*** Supplied records Section Begins ***
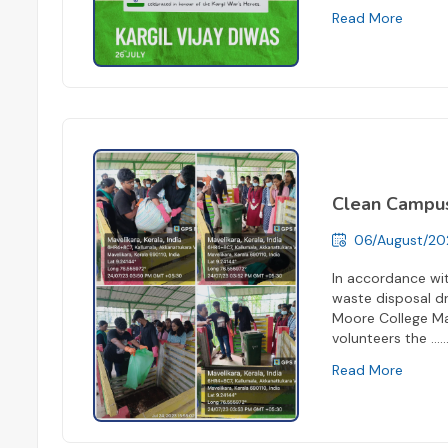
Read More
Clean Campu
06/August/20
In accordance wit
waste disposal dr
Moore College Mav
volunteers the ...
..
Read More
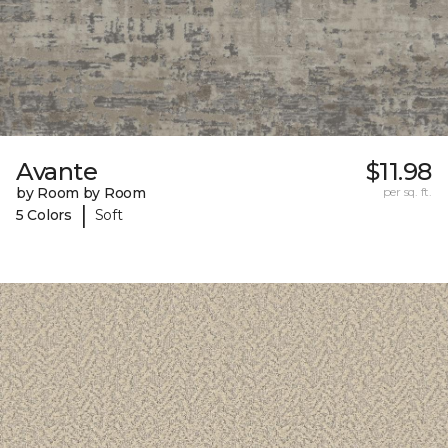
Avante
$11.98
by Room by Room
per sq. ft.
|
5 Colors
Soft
*** Supplied records Section Ends ***
*** Supplied records Section Begins ***
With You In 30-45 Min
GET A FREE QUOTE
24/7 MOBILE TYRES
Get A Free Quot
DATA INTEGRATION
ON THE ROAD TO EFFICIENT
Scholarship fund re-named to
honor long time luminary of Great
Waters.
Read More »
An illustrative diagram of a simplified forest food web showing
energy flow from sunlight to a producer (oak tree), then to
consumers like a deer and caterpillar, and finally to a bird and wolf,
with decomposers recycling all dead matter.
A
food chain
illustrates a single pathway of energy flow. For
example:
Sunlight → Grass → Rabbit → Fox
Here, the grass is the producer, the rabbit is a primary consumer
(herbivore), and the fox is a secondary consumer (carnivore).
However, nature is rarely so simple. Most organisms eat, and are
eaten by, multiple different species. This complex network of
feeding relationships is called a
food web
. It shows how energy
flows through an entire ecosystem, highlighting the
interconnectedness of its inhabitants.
*** Supplied records Section Ends ***
▸ **Problem description**
Update the records from the line with "With You In 30-45 Min" up to and including the line with "Here, the grass", replacing "producer" with "autotroph" and leaving all else unchanged. Return only those lines.

▸ **Response**
With You In 30-45 Min
GET A FREE QUOTE
24/7 MOBILE TYRES
Get A Free Quot
DATA INTEGRATION
ON THE ROAD TO EFFICIENT
Scholarship fund re-named to
honor long time luminary of Great
Waters.
Read More »
An illustrative diagram of a simplified forest food web showing
energy flow from sunlight to a autotroph (oak tree), then to
consumers like a deer and caterpillar, and finally to a bird and wolf,
with decomposers recycling all dead matter.
A
food chain
illustrates a single pathway of energy flow. For
example:
Sunlight → Grass → Rabbit → Fox
Here, the grass is the autotroph, the rabbit is a primary consumer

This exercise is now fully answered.